When rare events are uncovered, regulators conduct a risk-benefit analysis to weigh the side effects against the benefits of vaccination, the study authors added.
The UK Joint Vaccination and Immunization Committee has stated time and again that for the vast majority of people, the benefits of the Oxford-AstraZeneca vaccine continue to outweigh the risks.
Several health authorities, including the WHO, the European Medicines Agency and the International Society on Thrombosis and Hemostasis, also agree that the benefits of giving the vaccine outweigh the risks.
“People should be aware of these increased risks after a Covid-19 vaccination and immediately consult a doctor if symptoms occur, but also be aware that the risks of infection with SARS-CoV-2 are significantly higher and over longer periods of time Julia Hippisley-Cox, Professor of Clinical Epidemiology and General Practice at Oxford University and lead author of the article, said in a press release.
“This enormous study has shown that there is a very low risk of clotting and other blood diseases after the first Covid-19 vaccination.

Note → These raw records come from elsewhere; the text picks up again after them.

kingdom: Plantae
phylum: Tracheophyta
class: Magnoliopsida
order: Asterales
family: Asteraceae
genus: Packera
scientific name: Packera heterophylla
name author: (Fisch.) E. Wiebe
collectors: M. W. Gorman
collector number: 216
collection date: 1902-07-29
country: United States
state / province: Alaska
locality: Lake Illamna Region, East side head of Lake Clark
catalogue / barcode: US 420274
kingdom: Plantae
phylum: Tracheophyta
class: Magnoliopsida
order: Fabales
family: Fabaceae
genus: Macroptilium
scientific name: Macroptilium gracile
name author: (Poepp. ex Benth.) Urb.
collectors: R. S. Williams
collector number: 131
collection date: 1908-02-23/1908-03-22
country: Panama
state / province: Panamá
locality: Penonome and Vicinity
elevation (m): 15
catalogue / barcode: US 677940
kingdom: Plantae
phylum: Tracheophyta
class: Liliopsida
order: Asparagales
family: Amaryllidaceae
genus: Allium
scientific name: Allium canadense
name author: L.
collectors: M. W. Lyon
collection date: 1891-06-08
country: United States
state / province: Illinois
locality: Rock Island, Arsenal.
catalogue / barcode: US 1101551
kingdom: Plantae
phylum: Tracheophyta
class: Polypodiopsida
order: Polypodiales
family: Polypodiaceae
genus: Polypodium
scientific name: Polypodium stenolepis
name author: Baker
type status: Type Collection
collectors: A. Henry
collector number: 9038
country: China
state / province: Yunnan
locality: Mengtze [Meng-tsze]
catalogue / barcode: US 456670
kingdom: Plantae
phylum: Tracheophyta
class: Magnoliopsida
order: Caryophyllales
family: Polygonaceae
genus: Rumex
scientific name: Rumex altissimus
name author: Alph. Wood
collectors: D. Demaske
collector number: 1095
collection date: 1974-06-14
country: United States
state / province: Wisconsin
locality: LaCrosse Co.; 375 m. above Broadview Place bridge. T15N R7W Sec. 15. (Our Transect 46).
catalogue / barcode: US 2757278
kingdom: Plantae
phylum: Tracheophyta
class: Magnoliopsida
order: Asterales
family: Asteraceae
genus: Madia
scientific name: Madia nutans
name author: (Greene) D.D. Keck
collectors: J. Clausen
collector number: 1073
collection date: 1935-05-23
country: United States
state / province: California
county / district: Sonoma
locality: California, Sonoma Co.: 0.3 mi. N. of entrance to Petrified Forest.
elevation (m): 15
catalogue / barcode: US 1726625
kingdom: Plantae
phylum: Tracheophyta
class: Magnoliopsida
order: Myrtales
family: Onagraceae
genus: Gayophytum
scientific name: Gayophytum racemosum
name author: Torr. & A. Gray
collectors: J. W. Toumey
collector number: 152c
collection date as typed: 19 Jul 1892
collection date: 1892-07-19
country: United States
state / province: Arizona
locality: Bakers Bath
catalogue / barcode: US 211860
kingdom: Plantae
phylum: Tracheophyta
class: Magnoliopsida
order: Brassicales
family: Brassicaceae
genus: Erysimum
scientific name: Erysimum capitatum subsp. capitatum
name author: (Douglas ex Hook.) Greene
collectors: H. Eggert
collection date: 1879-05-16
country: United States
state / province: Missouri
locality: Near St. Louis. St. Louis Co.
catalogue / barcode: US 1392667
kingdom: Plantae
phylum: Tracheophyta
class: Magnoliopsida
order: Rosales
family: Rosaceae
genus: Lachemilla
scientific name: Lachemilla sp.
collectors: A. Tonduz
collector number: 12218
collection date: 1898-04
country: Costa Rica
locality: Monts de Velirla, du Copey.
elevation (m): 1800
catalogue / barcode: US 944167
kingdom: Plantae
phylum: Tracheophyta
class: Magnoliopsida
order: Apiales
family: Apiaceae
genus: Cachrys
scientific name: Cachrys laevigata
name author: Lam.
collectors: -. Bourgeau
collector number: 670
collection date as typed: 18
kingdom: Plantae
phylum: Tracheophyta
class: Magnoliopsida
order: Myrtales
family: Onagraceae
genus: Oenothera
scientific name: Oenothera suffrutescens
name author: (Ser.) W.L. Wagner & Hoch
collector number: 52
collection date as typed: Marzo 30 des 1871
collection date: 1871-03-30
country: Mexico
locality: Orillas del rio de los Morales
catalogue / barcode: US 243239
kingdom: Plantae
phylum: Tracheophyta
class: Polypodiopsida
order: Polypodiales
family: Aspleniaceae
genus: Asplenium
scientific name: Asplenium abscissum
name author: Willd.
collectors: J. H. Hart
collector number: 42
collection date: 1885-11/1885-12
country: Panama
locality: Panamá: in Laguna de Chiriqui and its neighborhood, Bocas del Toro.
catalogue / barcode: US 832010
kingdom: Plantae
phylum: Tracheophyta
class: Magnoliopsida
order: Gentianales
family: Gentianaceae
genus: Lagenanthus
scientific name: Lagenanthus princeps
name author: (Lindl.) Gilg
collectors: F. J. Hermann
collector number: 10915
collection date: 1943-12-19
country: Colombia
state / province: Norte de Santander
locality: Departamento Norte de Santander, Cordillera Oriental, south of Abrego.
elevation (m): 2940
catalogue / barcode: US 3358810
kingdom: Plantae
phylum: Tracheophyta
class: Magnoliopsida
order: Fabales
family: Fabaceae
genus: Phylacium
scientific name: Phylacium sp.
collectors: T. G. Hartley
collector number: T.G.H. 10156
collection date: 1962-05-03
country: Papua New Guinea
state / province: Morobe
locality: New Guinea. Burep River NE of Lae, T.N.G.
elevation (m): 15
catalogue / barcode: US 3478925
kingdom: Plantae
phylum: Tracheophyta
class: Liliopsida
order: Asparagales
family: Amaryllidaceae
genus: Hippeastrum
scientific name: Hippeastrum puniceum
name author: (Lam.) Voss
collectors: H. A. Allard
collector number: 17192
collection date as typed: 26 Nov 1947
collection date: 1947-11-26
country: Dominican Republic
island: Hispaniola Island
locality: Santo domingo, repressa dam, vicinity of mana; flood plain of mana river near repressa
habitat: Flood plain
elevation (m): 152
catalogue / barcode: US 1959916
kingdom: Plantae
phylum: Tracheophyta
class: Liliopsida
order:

Although the risk of these consequences after a SARS-CoV-2 infection is very high, it is indeed serious, “says Aziz Sheikh. , Professor of Research and Development in Primary Care at the University of Edinburgh and co-author of the article, added.
Symptoms to look out for include new, severe headaches that aren’t relieved by common pain relievers, headaches that get worse when you lie down or stoop, unexplained bruising or bleeding, shortness of breath and leg swelling, according to the UK government.